LOUISE LAWLER Revisited

4 February - 1 April 2023

I am showing what they are showing: painting, sculpture, pictures, glasses and words on painted walls furnishing the same material experience; my work is to exchange the positions of exposition and voyeurism. You are standing in your own shoes.

—     Louise Lawler, 1987

Larsen Warner is very pleased to present an exhibition by the American artist Louise Lawler (b. 1947, NY, USA) The exhibition presents a selection of Lawler’s works from the 1980’s and 1990’s and marks the 25th anniversary of the seminal exhibition of Lawler’s work at the gallery’s previous iteration Galleri Larsen in 1998.

Lawler, whose work raises questions about the production, circulation, and presentation of art, emerged in the 1970s as part of the Pictures Generation—a loosely tied group of artists named after the influential exhibition, Pictures, organized in 1977 by art historian Douglas Crimp. These artists, among them Cindy Sherman, Sherrie levine and Jack Goldstein, used photography and image appropriation to examine the functions and codes of representation in movies, television, magazines, and other forms of mass media.

- _Prompt 1_:
Copy the records from the line containing "genus: Humulus" through the end of the records, reproducing each line as it appears.

- _Record extracts_:
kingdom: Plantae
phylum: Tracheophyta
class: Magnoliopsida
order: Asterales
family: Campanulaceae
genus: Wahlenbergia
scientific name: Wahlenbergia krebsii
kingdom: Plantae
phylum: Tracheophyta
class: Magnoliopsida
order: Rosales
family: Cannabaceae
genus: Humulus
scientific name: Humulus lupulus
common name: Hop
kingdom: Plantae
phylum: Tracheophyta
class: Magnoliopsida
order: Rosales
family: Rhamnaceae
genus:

- _Prompt 2_:
According to the exhibition text, in what year did Douglas Crimp organize the exhibition Pictures?

- _Full response 1_:
genus: Humulus
scientific name: Humulus lupulus
common name: Hop
kingdom: Plantae
phylum: Tracheophyta
class: Magnoliopsida
order: Rosales
family: Rhamnaceae
genus:

- _Full response 2_:
1977